19F Isotropic shifts in paramagnetic iron(III) octaethyltetraphenylporphyrinate and tetraphenylporphyrinate complexes of a variety of electronic ground states: implications for the electron configuration of chloroiron tri-(pentafluorophenyl)corrolate

Abstract

The 19F NMR spectra of three complexes each of two different pentafluorophenyl-substituted iron(III) porphyrinates have been investigated and compared with the respective protonated phenyl-substituted iron porphyrinates. The two series of iron porphyrinates were those of tetraphenylporphyrin (TPP) and octaethyltetraphenylporphyrin (OETPP), and the complexes investigated were the chloroiron (S=5/2 for TPP, S=spin admixed 3/2, 5/2 for OETPP), the bis-4-dimethylaminopyridine (DMAP) complex (S=1/2, dπ unpaired electron) and the bis-t-butylisocyanide (TBIC) complex (S=1/2, dxy unpaired electron).

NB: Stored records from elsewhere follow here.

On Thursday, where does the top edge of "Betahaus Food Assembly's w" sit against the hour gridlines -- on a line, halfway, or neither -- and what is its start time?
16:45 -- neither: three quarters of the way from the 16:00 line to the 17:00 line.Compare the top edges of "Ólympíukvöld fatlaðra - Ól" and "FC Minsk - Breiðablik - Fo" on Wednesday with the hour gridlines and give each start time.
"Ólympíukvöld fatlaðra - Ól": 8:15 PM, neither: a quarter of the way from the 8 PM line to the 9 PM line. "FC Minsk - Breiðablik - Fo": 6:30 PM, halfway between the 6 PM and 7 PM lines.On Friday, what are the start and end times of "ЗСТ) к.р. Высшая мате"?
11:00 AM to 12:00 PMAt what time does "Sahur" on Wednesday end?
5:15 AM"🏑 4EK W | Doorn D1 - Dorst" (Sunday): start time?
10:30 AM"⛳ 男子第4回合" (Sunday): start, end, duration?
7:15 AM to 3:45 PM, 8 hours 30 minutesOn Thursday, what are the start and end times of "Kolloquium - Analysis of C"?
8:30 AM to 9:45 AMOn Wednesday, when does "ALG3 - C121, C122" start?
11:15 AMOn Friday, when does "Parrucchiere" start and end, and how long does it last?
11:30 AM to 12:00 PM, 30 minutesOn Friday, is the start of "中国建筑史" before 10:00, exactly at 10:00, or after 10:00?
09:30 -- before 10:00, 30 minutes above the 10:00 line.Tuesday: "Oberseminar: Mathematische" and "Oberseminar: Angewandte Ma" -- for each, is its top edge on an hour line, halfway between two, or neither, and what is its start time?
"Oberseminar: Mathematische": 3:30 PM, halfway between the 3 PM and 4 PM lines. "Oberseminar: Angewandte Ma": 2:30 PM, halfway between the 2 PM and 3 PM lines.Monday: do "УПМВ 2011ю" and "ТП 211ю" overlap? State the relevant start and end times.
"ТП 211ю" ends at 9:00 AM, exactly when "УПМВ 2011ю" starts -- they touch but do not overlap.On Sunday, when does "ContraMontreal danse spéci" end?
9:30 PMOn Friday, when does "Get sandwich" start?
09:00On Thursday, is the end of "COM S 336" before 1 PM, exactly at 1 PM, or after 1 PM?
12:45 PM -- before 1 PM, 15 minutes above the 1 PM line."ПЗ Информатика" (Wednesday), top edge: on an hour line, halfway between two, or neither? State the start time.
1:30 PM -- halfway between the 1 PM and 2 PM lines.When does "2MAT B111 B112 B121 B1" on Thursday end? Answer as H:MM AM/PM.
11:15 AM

The protonated phenyl compounds have all been well characterized previously. The fluorinated phenyl compounds all show large o-F isotropic shifts (positive for chloroiron and bis-TBIC complexes, negative for bis-DMAP complexes), while the m-F and p-F isotropic shifts are much smaller in magnitude, but the same sign as the o-F isotropic shifts of each complex, even when there is significant spin density at the meso-carbons, as in the cases of the bis-TBIC complexes. Thus, unlike 1H isotropic shifts, which are readily separable into dipolar and contact contributions, the 19F isotropic shifts of the ortho-fluorines have an overriding, large contribution from either a ligand-centered dipolar shift or a through-space contact shift that results from direct electron cloud overlap of the ortho-fluorines with the π-system of the porphyrin ring, but in either case, the large isotropic shift of the ortho-fluorines appears to be related to the spin density at the meso-carbon to which the fluorinated phenyl group is attached. Based upon these findings, and the fact that the 19F isotropic shifts of the tri(pentafluorophenyl)corrolatoiron chloride are negative and only somewhat larger than those of the S=5/2 F20TPPFeCl complex, it is not possible to determine the electron configuration of the corrolate complex from the 19F NMR data, since DFT calculations have shown that there is negative spin density at the meso-carbons of iron corrolates in either the S1=3/2 Fe(III)(corrolate2−), S2=1/2 antiferromagnetically coupled case or the S=1 Fe(IV)(corrolate3−) case. [J. Am. Chem. Soc. 124 (2002) 6636].